++++ ИССЛЕДУЕМЫЙ ТЕКСТ ++++

Михаил Румер-Зараев. исчезнувший мир. — «Дружба народов», 2020, № 4–5
Опубликовано в журнале Урал, номер 12, 2020
Начало почти детективное: автор в Сети случайно набредает на список исчезнувших в новые времена московских предприятий. «Он был составлен в элегическом стиле кладбищенских мемориальных табличек: имя, год рождения, год смерти. В этом был некий библейский антропоморфизм, очеловечивание умерших заводов, уподобляемых автором дорогим ему покойникам. «Завод “Красный пролетарий”: родился в 1857 году — убит в 2010 году». И все остальные так же. Именно убит, оставалось догадываться — погиб от руки злодеев».
«Исчезнувший мир» стал последней прижизненной публикацией Михаила Залмановича Румера-Зараева — известный журналист скончался в августе в возрасте 83 лет. А родился он в Москве, окончил Московский институт инженеров землеустройства, работал инженером-геодезистом, а потом долгие годы — в различных газетах и журналах Москвы, заведующим отделом промышленности в «Московской правде», спецкором «Сельской жизни», заместителем редактора отдела публицистики «Огонька», заместителем редактора еженедельника «Век». Некоторые черты биографии автора приданы герою «Исчезнувшего мира», который отправляется в путешествие по забытым и заброшенным заводам.

++++

ЗАДАНИЕ:
Ответьте на вопросы по тексту.
1. Какой год рождения указан в списке для завода «Красный пролетарий»?
2. В каком возрасте скончался Михаил Румер-Зараев?
3. Какой институт окончил Михаил Румер-Зараев?
Листинг никак не связан с текстом.

++++ ИССЛЕДУЕМЫЕ ДАННЫЕ ++++

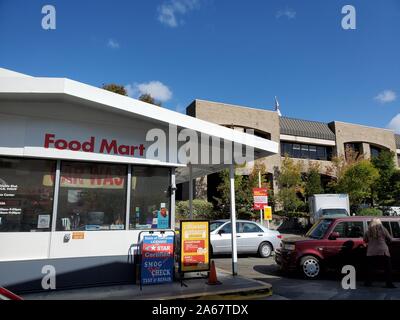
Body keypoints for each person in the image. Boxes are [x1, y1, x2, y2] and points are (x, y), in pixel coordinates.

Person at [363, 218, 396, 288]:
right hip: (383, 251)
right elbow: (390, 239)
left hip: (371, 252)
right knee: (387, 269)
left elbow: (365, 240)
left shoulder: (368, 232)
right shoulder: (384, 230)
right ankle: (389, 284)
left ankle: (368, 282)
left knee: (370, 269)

++++
++++ ИССЛЕДУЕМЫЕ ДАННЫЕ ++++

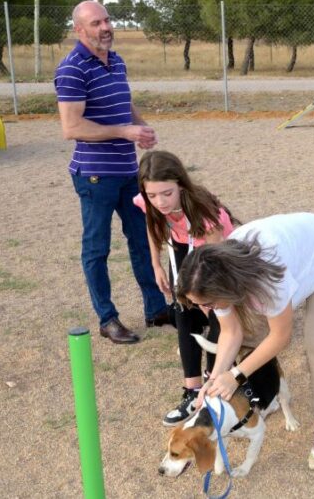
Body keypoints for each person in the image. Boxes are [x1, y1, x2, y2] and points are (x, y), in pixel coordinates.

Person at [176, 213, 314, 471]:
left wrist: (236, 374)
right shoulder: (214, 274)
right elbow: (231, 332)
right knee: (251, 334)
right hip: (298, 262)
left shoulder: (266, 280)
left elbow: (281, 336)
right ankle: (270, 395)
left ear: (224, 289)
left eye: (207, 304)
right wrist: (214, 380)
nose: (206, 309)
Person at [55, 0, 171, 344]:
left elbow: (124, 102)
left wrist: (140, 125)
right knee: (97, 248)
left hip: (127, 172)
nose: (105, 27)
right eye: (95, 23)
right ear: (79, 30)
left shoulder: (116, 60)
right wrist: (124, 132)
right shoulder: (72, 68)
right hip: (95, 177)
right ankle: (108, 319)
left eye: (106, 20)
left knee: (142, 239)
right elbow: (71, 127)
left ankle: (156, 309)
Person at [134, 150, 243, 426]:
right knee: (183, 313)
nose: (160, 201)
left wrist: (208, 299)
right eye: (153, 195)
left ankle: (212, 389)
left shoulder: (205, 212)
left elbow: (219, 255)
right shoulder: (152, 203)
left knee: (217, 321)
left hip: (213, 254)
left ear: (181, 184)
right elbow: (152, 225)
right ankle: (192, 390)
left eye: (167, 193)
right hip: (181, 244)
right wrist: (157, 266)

++++
++++ ИССЛЕДУЕМЫЕ ДАННЫЕ ++++

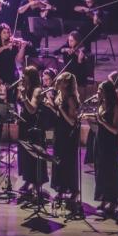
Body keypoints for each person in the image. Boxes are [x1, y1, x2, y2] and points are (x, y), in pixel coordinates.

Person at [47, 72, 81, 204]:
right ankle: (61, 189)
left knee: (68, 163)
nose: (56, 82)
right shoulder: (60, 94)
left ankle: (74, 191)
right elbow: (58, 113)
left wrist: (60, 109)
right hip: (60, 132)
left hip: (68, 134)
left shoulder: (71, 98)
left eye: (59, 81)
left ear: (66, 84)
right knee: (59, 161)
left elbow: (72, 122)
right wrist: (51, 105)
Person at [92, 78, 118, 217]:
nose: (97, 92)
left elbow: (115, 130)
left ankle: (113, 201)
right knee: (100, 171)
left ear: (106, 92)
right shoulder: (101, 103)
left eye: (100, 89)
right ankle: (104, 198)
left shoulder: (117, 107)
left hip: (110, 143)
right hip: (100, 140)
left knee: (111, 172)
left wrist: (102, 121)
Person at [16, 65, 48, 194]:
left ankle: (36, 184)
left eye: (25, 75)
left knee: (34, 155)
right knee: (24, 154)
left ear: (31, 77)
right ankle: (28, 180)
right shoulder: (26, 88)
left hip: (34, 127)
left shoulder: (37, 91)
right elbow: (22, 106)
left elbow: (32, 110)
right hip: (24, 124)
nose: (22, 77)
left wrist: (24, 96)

++++

ОТВЕТ:
1. 1857 год.
2. В возрасте 83 лет.
3. Московский институт инженеров землеустройства.